AUFGABE :: Führe die Forumsdiskussion über Steuerungssysteme mit SPS und C++ im Anschluss an ihren letzten Satz weiter.

QUELLDOKUMENT ::
━━━━━━━━
Man muss sich doch eher folgende Fragen dazu stellen:

Was wird/wurde bisher eingesetzt?
Wie zuverlässig funktioniert das, gibt es bedarf dies zu ändern?
Wie schnell kann ich mit dem bisherigen System meine Aufgabe lösen und was bringt mir ein anderes System an Vorteilen?
Wenn ich Hochsprachen einsetze, sind alle Mitabrbeiter entsprechend geschult?
Reicht die zur Verfügung gestellte Zykluszeit des Systems für meine Anwendung?

Ich persönlich würde mit einer IDE für Windows keine Steuerungsaufgaben realisieren (MS C++, Borland Delphi etc). Das wäre mir zu unhandlich für das Problem. 

Eine alternative zu PLC-Systemen bilden m.W. noch die System von National Instruments. Die Karten sind schnell, können jedoch nur Konfiguriert werden. 

Schließlich kann man die uController auch noch direkt programmieren, und dann würde ich auch C++ zurückgreifen. Aber das lohnt nur bei hohen Stückzahlen, da man sich um die Schnittstellen zum Feld selber zusammenschustern muss. 

hth


----------



## HDD (5 März 2007)

Hier ist auch nicht zu vergessen dass der Endverbraucher noch ein Wörtchen mit reden kann.
Beispiel bis vor einiger Zeit hatte ein Maschinebauer der Anlagen für uns geliefert hat auch so ein Selbstgestricktes System  sogar die CPU war Eigenbau und alles in C Programmiert. Aber auf Druck der Verbraucher hin hat er nun umgestellt auf Standart Systeme S7 SCL. Wer lässt sich freiwillig eine System einbauen, dass die Instandhalter nur sehr schwer Überblicken, wenn überhaupt. Die Manager kennen nicht mal das Wort C++ aber Simatic kennt jeder.

HDD


----------



## zotos (5 März 2007)

HDD schrieb:


> Hier ist auch nicht zu vergessen dass der Endverbraucher noch ein Wörtchen mit reden kann.
> Beispiel bis vor einiger Zeit hatte ein Maschinebauer der Anlagen für uns geliefert hat auch so ein Selbstgestricktes System  sogar die CPU war Eigenbau und alles in C Programmiert. Aber auf Druck der Verbraucher hin hat er nun umgestellt auf Standart Systeme S7 SCL. Wer lässt sich freiwillig eine System einbauen, dass die Instandhalter nur sehr schwer Überblicken, wenn überhaupt. Die Manager kennen nicht mal das Wort C++ aber Simatic kennt jeder.
━━━━━━━━
[Bilder mit lokalisierten Körperpunkten]
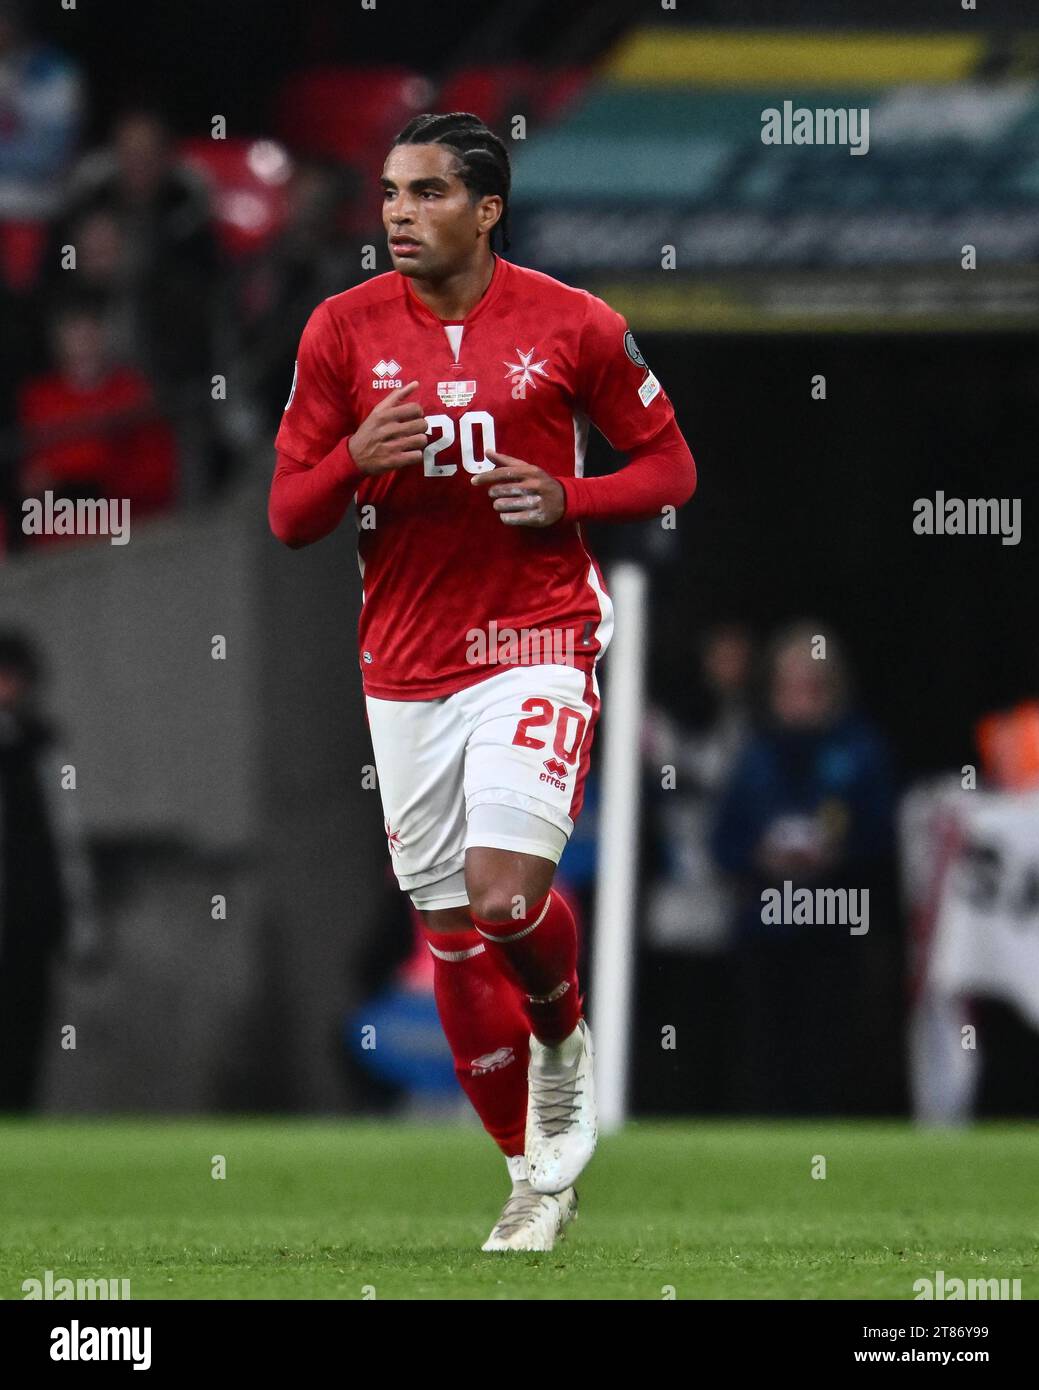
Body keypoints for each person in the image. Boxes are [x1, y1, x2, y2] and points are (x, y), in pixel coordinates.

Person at [268, 112, 696, 1250]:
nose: (398, 214)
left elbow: (670, 467)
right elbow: (287, 516)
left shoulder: (575, 324)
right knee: (451, 932)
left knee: (507, 896)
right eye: (390, 194)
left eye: (425, 193)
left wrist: (571, 498)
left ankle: (560, 1031)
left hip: (536, 641)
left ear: (486, 208)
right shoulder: (340, 333)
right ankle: (530, 1179)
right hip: (405, 666)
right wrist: (354, 459)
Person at [711, 623, 896, 1114]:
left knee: (827, 1047)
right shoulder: (755, 754)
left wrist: (839, 853)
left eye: (810, 685)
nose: (798, 698)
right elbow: (724, 840)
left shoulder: (859, 751)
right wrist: (760, 856)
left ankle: (828, 1139)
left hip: (834, 926)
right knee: (766, 1047)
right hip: (766, 925)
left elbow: (883, 839)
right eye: (788, 685)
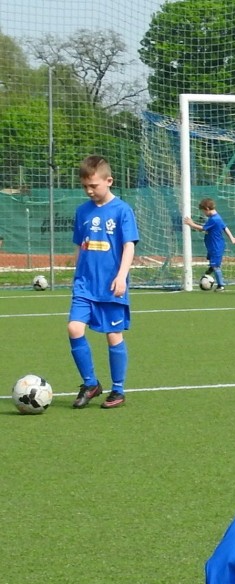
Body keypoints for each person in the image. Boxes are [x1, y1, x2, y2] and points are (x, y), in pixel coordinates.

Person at [67, 155, 139, 410]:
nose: (89, 191)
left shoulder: (122, 210)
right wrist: (76, 272)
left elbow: (129, 246)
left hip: (110, 285)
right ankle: (90, 383)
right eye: (85, 186)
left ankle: (117, 389)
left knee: (113, 335)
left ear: (109, 181)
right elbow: (80, 245)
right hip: (85, 284)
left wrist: (121, 276)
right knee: (74, 328)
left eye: (94, 185)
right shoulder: (82, 211)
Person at [184, 198, 235, 291]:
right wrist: (232, 238)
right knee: (213, 264)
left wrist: (191, 224)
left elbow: (202, 228)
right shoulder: (216, 217)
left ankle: (221, 285)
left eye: (203, 211)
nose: (203, 214)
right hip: (212, 245)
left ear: (207, 209)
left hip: (216, 246)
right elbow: (225, 227)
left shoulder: (214, 219)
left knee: (216, 266)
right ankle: (209, 272)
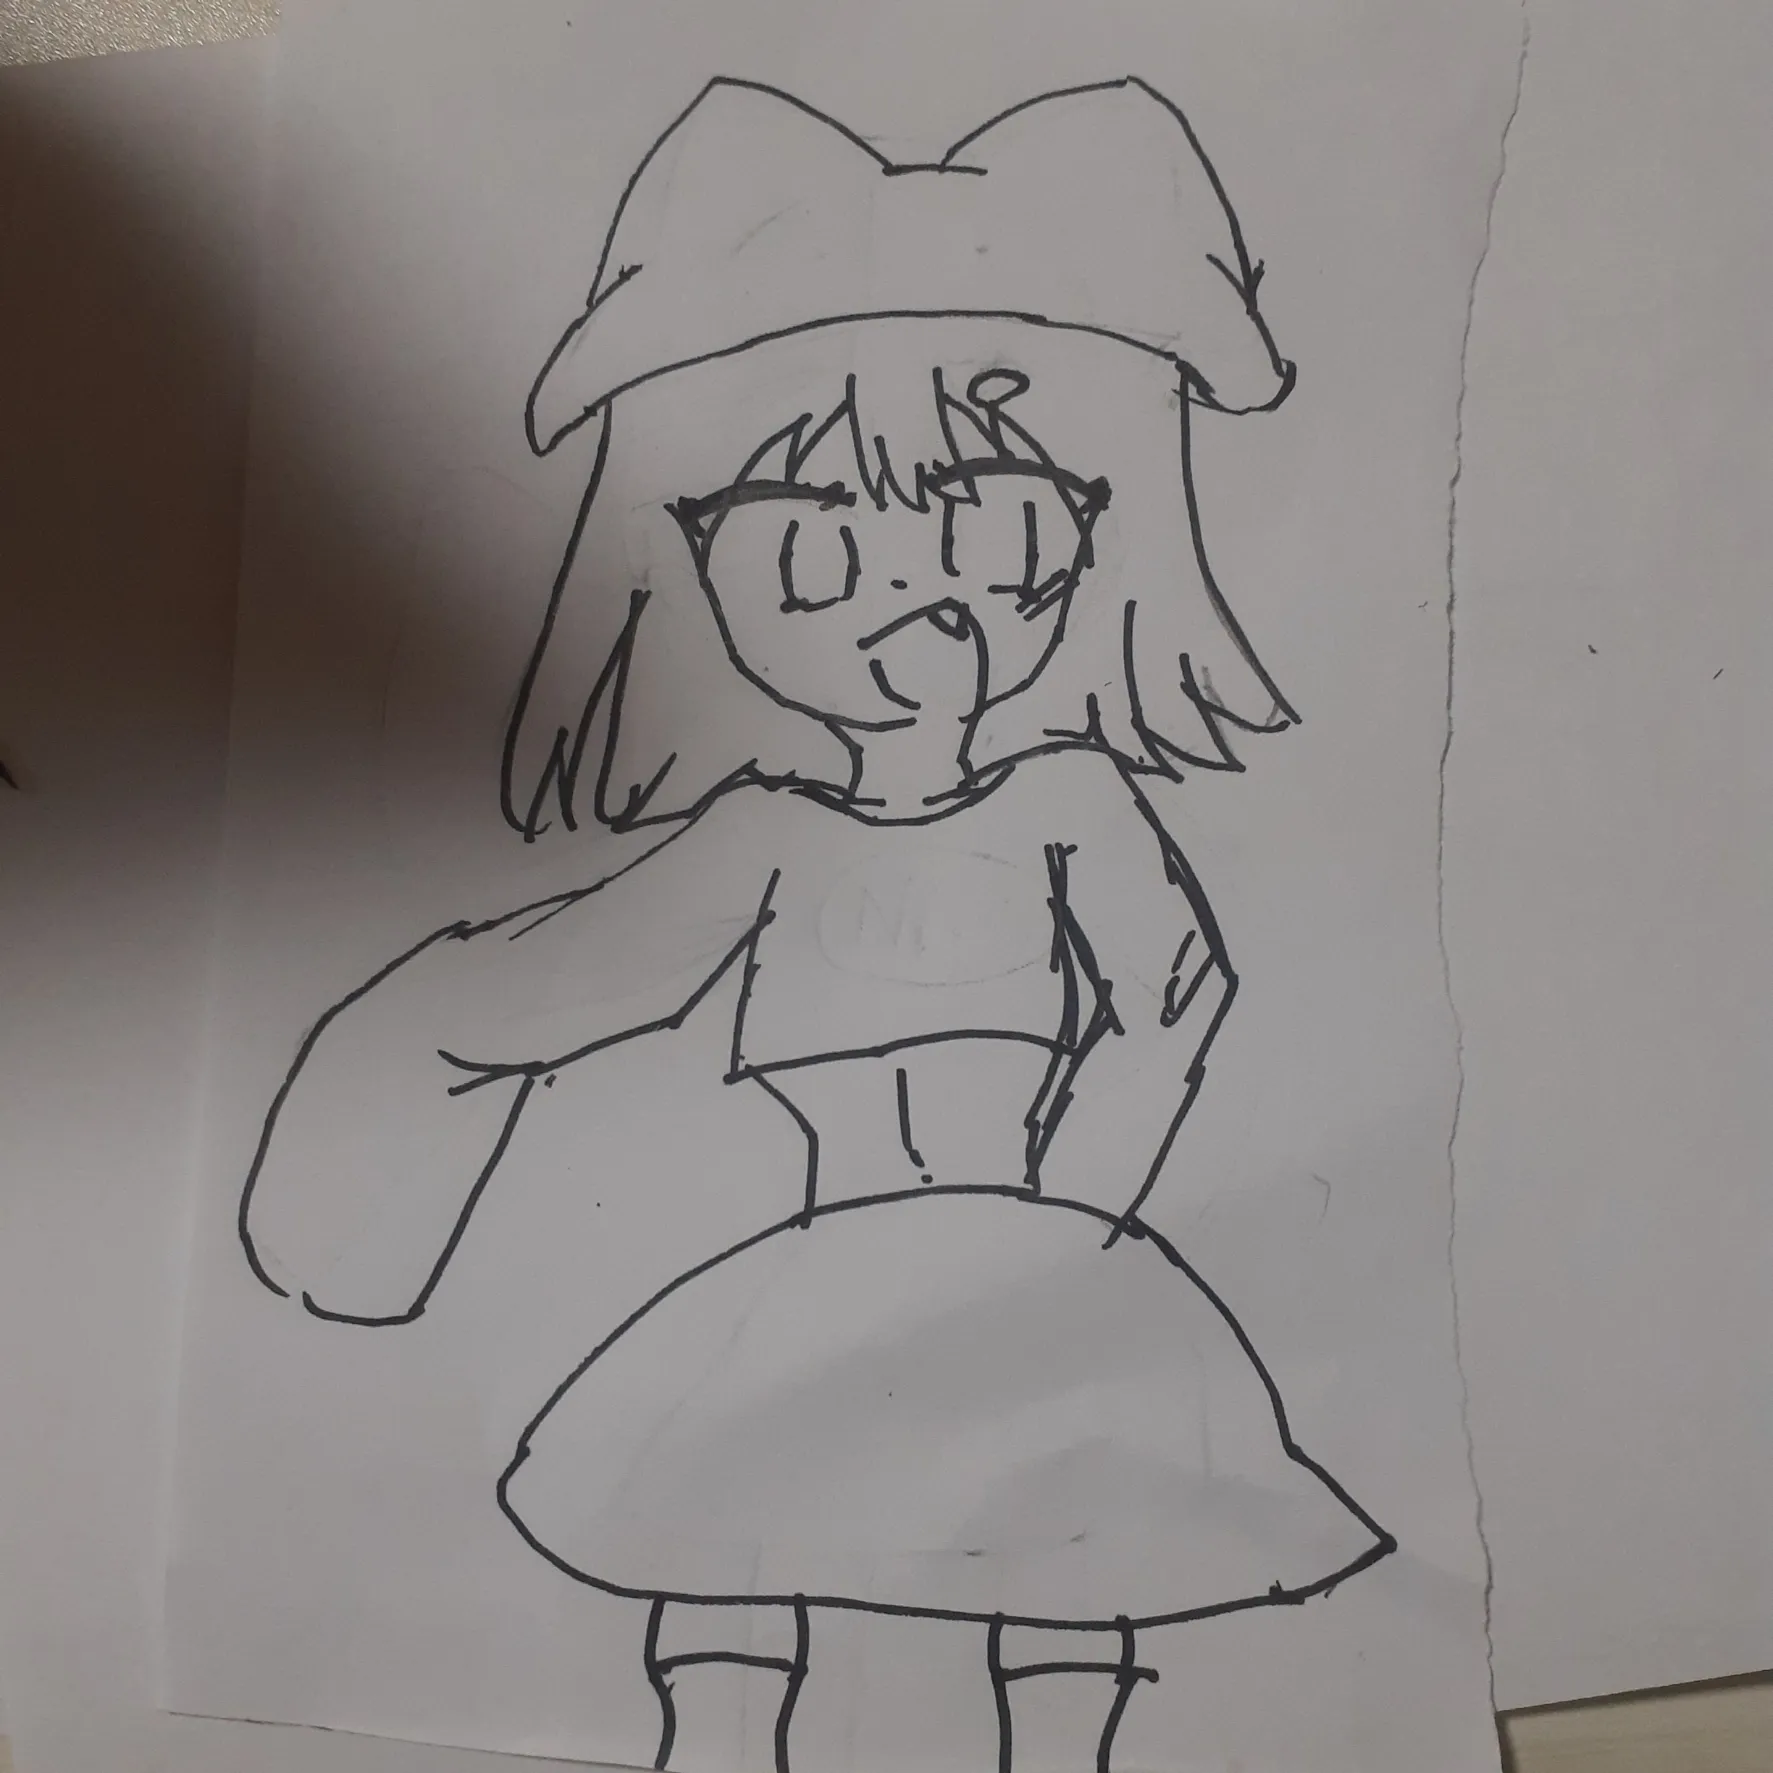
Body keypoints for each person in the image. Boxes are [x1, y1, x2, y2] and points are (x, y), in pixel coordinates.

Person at [240, 77, 1393, 1773]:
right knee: (726, 1532)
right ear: (696, 560)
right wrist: (380, 1119)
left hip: (1037, 1239)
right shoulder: (760, 839)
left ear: (1088, 533)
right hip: (819, 1263)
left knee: (1069, 1548)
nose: (914, 591)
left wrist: (1071, 1211)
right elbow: (547, 987)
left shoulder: (1069, 800)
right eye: (805, 551)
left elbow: (1173, 995)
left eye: (996, 524)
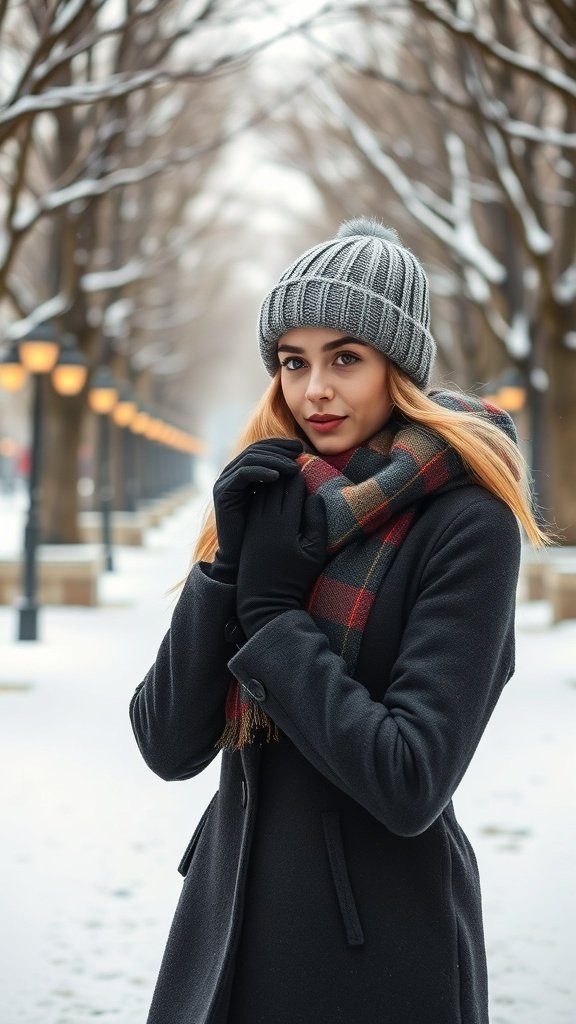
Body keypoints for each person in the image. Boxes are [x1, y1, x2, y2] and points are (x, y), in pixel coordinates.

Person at [130, 217, 551, 1024]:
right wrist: (227, 568)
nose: (314, 389)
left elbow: (410, 778)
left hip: (374, 954)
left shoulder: (466, 523)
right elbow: (166, 744)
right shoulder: (276, 503)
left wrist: (272, 619)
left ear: (399, 367)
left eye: (345, 359)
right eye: (294, 362)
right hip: (226, 929)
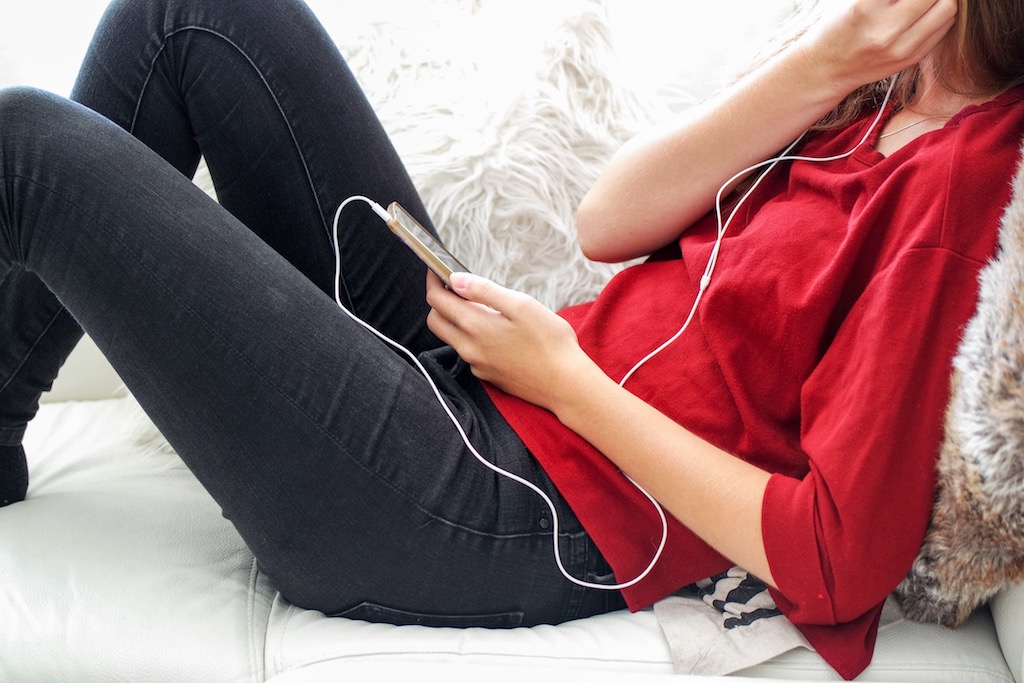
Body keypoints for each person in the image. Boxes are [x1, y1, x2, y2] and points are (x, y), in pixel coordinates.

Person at [1, 0, 1021, 678]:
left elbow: (838, 558)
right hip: (491, 388)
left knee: (28, 144)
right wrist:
━━━━━━━━
ANTWORT SIEHE UNTEN ::
> 
> HDD



Kundenwunsch sollte in dieser Unterhaltung nicht berücksichtigt werden.

Sonst kann man hier ja nie über irgend etwas schreiben. Es geht hier um die Meinung von Programmieren und nicht um Kunden.

Und man sollte auch nicht dem irrglabuben verfallen das jeder Kunde S7 haben möchte.


----------



## Gerhard Bäurle (5 März 2007)

zotos schrieb:


> Kundenwunsch sollte in dieser Unterhaltung nicht berücksichtigt werden.



Ausgerechnet die, die das Ganze bezahlen müssen, sollen nicht berücksichtigt werden?  

Meine Meinung dazu:

An Software in fertigungs- oder prozesstechnischen Anlagen 
stellt man ganz andere Anforderungen als an Bürosoftware,
zum Beispiel
Verhalten nach Stromausfall
Echtzeitverhalten
Schnelle Störungsbeseitigung (wenige Instandhalter für viele 
Systeme)
Längere Lebenszyklen

Um das alles in einer PC-Hochsprache so zu lösen, wie in
STEP7, CoDeSys oder anderen Steuerungsystemen, muss
man doch riesigen Aufwand betreiben.

Wo das ganze läuft, PC oder embedded oder SPS ist ein
anderes Thema.

Viele Grüße

Gerhard Bäurle

PS: Es gibt durch aus Fälle, in denen namhafte Maschinenbauer 
die Rentenverträge von C-Entwicklern bei HMI- und Steuerungs-
aufgaben zugunsten von Standardsystemen aufgegekündigt haben.


----------



## zotos (5 März 2007)

Die Frage geht doch darum wie man einen PC-basierendes System zu Steuerung und Reglung von Prozessen programmiert.

Varianten 
a) mit einem SPS-System (z.B. CoDeSys mit RTE oder Step7 mit WinAC)
b) direkt in einer Hochspache (z.B. C/C++)

Ich bevorzuge die SPS-Programmierung für das Steuern und Regeln von Prozessen im zusammenhang mit Maschinen und Anlagen.

Wer hier nun schreibt was ist aber wenn der Kunde unbedingt eine klassische SPS oder zwingend Step7 vorschreibt hat die Frage nicht verstanden.

@Gerhard Bäurle: Da es in diesem Beitrag keinen Kunden (es zahlt also auch keiner irgend etwas!) gibt kann dieser nicht berücksichtigt werden. Es sein den alle Kunden dieser Welt wären gleich was man bei der Argumentation von dem einen oder anderen hier manch mal vermuten könnte.


----------



## HDD (5 März 2007)

Hallo Fönig,
es war nicht meine Absicht deine (Betonung liegt auf DEINE) Diskussion hier zustören!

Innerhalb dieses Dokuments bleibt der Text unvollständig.